The Bank of Namibia said in a motivation: “It is one of the key responsibilities of the Bank of Namibia, as a regulator of banks, to ensure that effective and proper legal frameworks are in place to conduct securitisation transactions in Namibia. In light of this, the bank has drafted, for the issuance by the minister of finance, a general notice on securitisation schemes.”

Giving a definition securitisation, the central bank said: “Securitisation is the process by which relatively standardised loans, originally made by a bank, are pooled and sold to special purpose entities that issue marketable and or tradable debt securities or debt instruments against the pooled assets, to raise funding. The primary objective of securitisation is to increase the liquidity of loans at banks and non-bank entities, diversify the sources of funding and to reduce the originating bank''s capital requirements where certain conditions are fulfilled.”

Securitisation as a legal policy tool was first mooted in the third National Development Plan. However, securitisation as a financial engineering tool has been used before by the Government Institutions Pension Fund. First Capital was in 2010 mandated to convert pension money into mortgage-based securities.

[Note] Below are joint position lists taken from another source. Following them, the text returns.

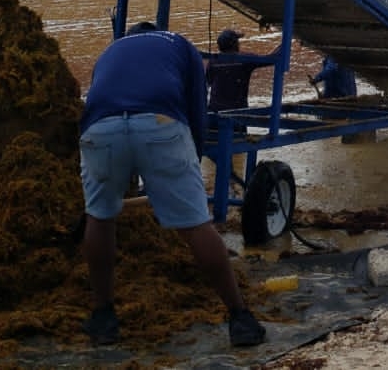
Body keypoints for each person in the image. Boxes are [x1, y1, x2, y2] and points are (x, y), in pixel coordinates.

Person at [78, 20, 265, 348]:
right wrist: (194, 153)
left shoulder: (110, 50)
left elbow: (96, 99)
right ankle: (240, 319)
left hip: (99, 130)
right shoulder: (179, 44)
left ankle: (103, 317)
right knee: (195, 224)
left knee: (100, 216)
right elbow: (197, 107)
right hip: (161, 123)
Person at [205, 29, 282, 128]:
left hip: (215, 112)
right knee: (237, 136)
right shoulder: (245, 59)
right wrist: (285, 42)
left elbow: (207, 82)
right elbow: (272, 58)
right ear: (234, 44)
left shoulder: (213, 61)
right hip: (238, 112)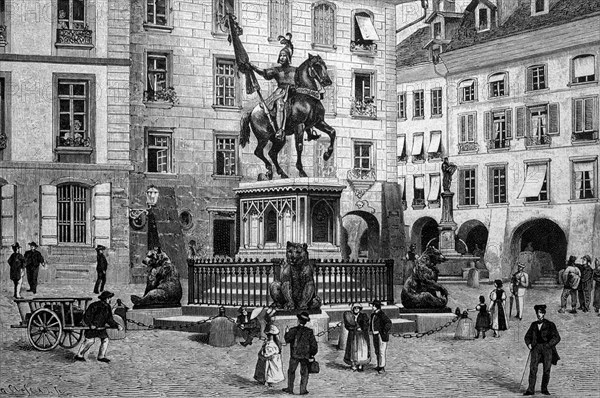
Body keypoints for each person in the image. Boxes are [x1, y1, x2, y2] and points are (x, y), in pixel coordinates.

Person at [247, 34, 320, 142]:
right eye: (281, 55)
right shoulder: (276, 70)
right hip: (281, 93)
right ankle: (280, 130)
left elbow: (302, 81)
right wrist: (253, 67)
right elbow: (264, 73)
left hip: (294, 93)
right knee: (281, 105)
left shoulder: (296, 70)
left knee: (306, 106)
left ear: (288, 57)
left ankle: (309, 131)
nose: (282, 57)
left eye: (284, 55)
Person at [75, 291, 123, 362]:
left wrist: (117, 325)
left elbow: (109, 319)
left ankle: (101, 356)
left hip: (101, 328)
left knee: (105, 340)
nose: (110, 300)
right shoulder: (94, 305)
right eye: (109, 298)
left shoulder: (108, 307)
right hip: (92, 328)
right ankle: (79, 355)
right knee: (90, 341)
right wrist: (91, 325)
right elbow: (87, 316)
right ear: (106, 298)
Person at [523, 304, 561, 396]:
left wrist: (548, 345)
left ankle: (544, 389)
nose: (539, 315)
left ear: (544, 314)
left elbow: (557, 337)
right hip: (536, 348)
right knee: (533, 368)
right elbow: (527, 336)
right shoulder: (533, 325)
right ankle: (530, 389)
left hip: (547, 349)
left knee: (546, 369)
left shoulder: (550, 324)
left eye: (541, 313)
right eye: (538, 313)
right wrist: (529, 344)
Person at [283, 312, 318, 395]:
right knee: (304, 372)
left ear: (298, 320)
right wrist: (312, 354)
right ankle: (303, 390)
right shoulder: (309, 331)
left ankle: (290, 388)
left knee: (291, 371)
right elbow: (314, 345)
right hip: (305, 355)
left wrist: (286, 332)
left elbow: (287, 339)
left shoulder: (293, 330)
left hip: (294, 354)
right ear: (306, 322)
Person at [343, 304, 370, 372]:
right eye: (355, 308)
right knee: (353, 350)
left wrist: (362, 328)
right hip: (353, 335)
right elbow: (347, 325)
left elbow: (366, 324)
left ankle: (360, 364)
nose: (356, 309)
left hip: (361, 336)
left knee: (362, 350)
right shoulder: (350, 316)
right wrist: (353, 328)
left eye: (358, 308)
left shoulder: (363, 316)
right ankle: (353, 364)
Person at [370, 300, 392, 373]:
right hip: (375, 334)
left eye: (373, 306)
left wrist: (384, 331)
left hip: (381, 335)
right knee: (377, 351)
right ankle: (378, 365)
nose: (372, 307)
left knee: (381, 351)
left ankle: (382, 367)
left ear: (377, 307)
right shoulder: (373, 314)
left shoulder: (381, 314)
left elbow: (388, 323)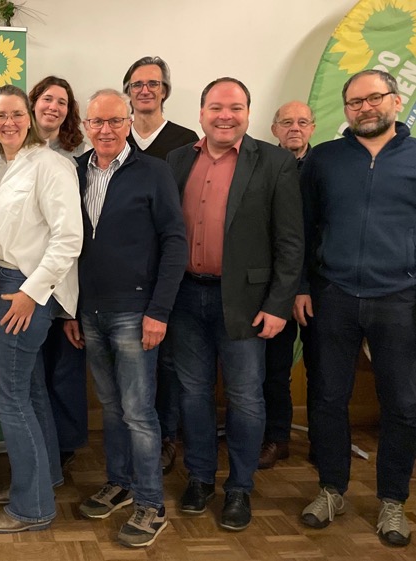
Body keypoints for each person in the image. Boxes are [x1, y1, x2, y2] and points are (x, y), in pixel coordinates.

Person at [165, 78, 303, 531]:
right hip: (186, 296)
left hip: (246, 302)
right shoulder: (177, 159)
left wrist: (279, 304)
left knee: (245, 399)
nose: (226, 115)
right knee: (194, 394)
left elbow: (290, 241)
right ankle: (202, 478)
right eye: (216, 107)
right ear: (201, 112)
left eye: (236, 107)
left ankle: (240, 487)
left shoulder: (275, 162)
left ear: (248, 111)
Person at [298, 69, 416, 548]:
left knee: (404, 405)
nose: (365, 108)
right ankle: (331, 489)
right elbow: (302, 231)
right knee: (327, 398)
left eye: (374, 98)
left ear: (396, 99)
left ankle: (392, 500)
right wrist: (302, 285)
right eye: (354, 102)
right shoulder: (323, 160)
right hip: (333, 295)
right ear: (344, 110)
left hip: (400, 298)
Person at [65, 89, 187, 548]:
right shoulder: (74, 172)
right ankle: (120, 483)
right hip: (89, 311)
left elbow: (175, 242)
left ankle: (151, 505)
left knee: (138, 412)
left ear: (129, 121)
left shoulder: (153, 172)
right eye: (97, 122)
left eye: (116, 121)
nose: (106, 130)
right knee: (113, 408)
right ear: (86, 125)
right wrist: (71, 311)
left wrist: (159, 311)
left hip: (137, 314)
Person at [0, 85, 83, 533]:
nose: (8, 122)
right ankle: (44, 478)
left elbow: (68, 238)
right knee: (30, 393)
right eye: (0, 116)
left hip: (23, 291)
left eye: (17, 114)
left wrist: (30, 293)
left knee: (9, 398)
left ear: (31, 118)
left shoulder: (51, 165)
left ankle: (32, 507)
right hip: (0, 284)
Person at [122, 56, 199, 474]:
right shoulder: (115, 137)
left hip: (172, 271)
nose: (145, 90)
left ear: (165, 91)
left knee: (169, 361)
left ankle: (167, 437)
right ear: (128, 93)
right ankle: (134, 440)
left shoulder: (187, 141)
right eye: (137, 84)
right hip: (125, 276)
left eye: (153, 83)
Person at [28, 76, 89, 469]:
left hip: (66, 279)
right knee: (31, 379)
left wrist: (72, 307)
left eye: (62, 102)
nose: (53, 107)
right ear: (33, 103)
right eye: (47, 99)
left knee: (64, 370)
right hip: (23, 282)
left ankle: (63, 450)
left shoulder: (78, 154)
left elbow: (73, 230)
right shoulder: (13, 152)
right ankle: (39, 452)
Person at [258, 101, 316, 469]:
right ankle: (276, 438)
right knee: (274, 369)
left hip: (320, 288)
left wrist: (304, 284)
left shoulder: (326, 166)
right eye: (286, 122)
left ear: (312, 127)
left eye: (302, 122)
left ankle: (325, 443)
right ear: (274, 129)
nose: (294, 128)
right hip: (273, 286)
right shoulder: (261, 165)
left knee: (323, 370)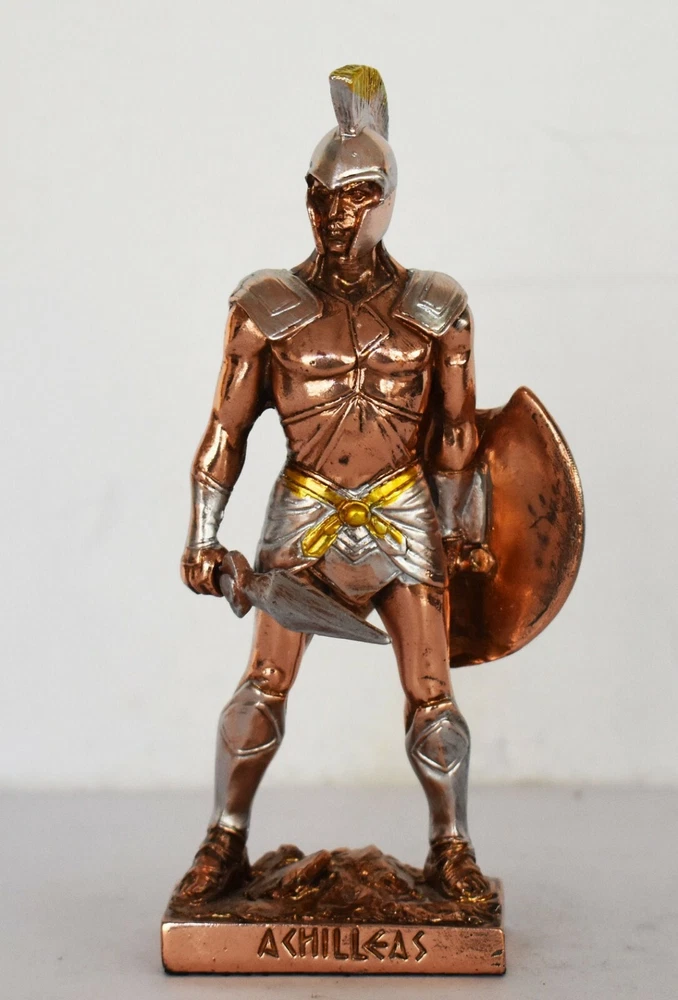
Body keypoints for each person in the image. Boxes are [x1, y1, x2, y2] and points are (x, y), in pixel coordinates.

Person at [172, 65, 496, 911]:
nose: (335, 214)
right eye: (322, 195)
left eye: (355, 196)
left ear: (386, 199)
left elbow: (457, 433)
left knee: (432, 692)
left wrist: (464, 524)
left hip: (401, 506)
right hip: (306, 506)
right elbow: (227, 431)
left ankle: (453, 849)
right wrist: (203, 534)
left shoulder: (438, 307)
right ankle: (224, 840)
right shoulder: (264, 306)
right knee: (263, 683)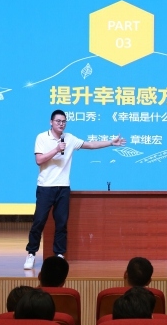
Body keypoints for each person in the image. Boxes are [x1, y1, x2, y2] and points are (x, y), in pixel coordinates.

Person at [24, 109, 126, 269]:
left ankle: (59, 254)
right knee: (39, 221)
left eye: (64, 121)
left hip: (63, 187)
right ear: (51, 122)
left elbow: (90, 145)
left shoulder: (69, 138)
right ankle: (31, 253)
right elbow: (39, 160)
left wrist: (111, 143)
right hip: (45, 187)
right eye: (58, 121)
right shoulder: (42, 137)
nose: (61, 124)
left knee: (61, 223)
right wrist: (56, 149)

Local magazine Insight quoted fund manager First Capital as saying in October 2010: “The N$100 million will be used to acquire these new mortgage loans and these will be held in mortgage securitisation fund (MSF) under a trust deed to be lodged with the master of the high court. The MSF will issue the mortgage-backed securities to the market and all repayments from customers will be passed over to investors including the Government Institutions Pension Fund. In fact, the Government Institutions Pension Fund mortgage securitisation mandate is very important in addressing the shortage of funding for housing and property market in general.”